I am currently reading Making Wise the Simple where Van Wijk-Bos explicates the passage about the Tower of Babel. According to her the passage does not primarily concentrate on human hubris but its desire to congregate in one place. The building of the tower of Babel shows solitariness and resonates oppression of Israelites in Egypt. I am immediately reminded of immigrant congregations that build separate community even denomination, hoping for increase in financial revenues without the burden of membership fees.

Van Wijk-Bos argues that these people were involved in human activity such as "making" and "baking bricks" and "building." These verbs when used in conjunction with bricks, stone, and mortar are found only in Exodus where tyrannic Pharoah established his city using foreign labor. What lies behind the meaning of these key words is oppression of people. In Egypt Israelites were oppressed by Pharoah's people. Israelites were treated as slaves; they were "demoralized and abused." So using my imagination to comprehend the story that may be composed of myths in combination with some facts, I add to her arguments the question of oppression before or during the establishment of the city in Genesis. Although there is no historical support to my question, I would like to pose the concept of abuse, neglect, and demoralization of human beings which often lead to hubris.

I know this is quite a stretch. On the other hand, I would like to point out the connection with immigrant churches (such as the previous issue with Fil-Am Christian Fellowship, based in San Jose, Ca) that want to establish its own organization to attain financial freedom from their denomination (gud ol' Assemblies of God). While the idea of free membership sounds liberating to some pastors who do not have enough members to support them financially to pay for their household bills let alone additional monthly fees charged by their denomination, where would immigrant churches get the money for conventional expenses and such? Would it mean that pastors would still have to pay fees but only detours to the new superiors of the new organization? The implication of this is that the new superiors do not want to be submissive under their old denomination, which clearly describes hubris of human beings. If my argument is right, then the oppressive nature of their old denomination is a catalyst for hubris among immigrant pastors, which leads to the building of a separate denomination.

Having taken so many courses in Racism and Christianity and Multiculturalism in North American churches, I am not calling myself an expert on the issue of immigration and dominant culture but someone with adequate knowledge. Why do immigrant churches isolate themselves from the dominant culture? One reason is the difficulty of immigrants to assimilate to the dominant culture; thus finding ways to adopt in a new land that is foreign to them in ways of building a place for survival. Second is their desire to promote their culture and country by way of expressing 'cultural pride.' Immigrant communities want to familiarize the dominant culture with different people who live around them. While the effort to promote cultural pride breaks racial profiling and discrimination, often immigrant communities are misinterpreted as isolated unit existent within the macroculture.

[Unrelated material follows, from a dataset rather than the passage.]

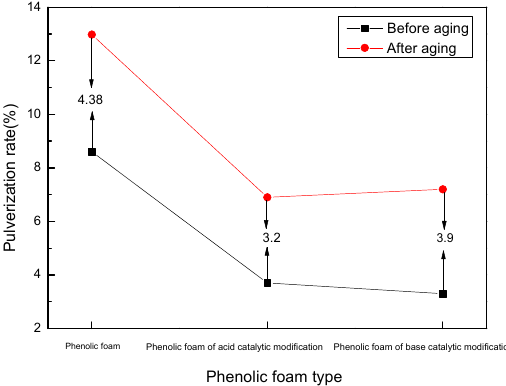
Figure 7. Pulverization rate variation curve of phenolic foam and modified phenolic foam before and after aging.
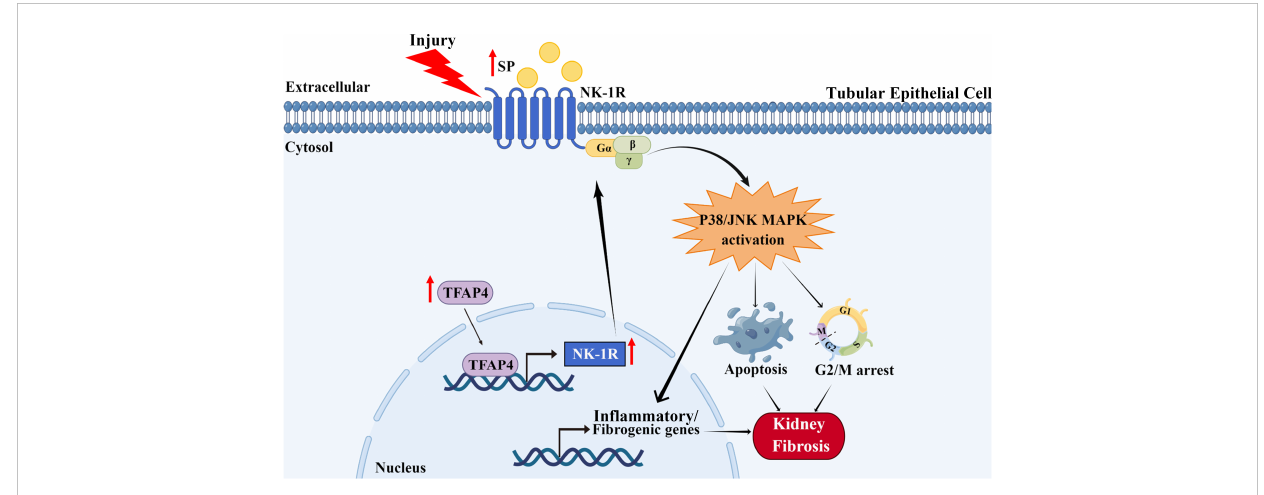
FIGURE 8 Schematic diagram generated by Figdraw for the proposed mechanism by which the SP/NK-1R axis contributes to the pathogenesis of renal fi brosis via modulating in fl ammatory responses and cell fate of tubular epithelial cells through JNK/p38 signaling pathway in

In light of immigrants in North America, I do not fully agree with Van Wijk-Bos. Often it is necessary even primal for immigrants to create an isolated community in a discriminatory world. It is a way of survival. It is a way of fellowship with people who accepts them for who they are. Immigrant communities do not feel oppressed by the dominant culture when they are together with people who look like them. They do not have domineering denomination that exemplifies Mr. Grinch taking all their money leaving immigrants helpless and isolated.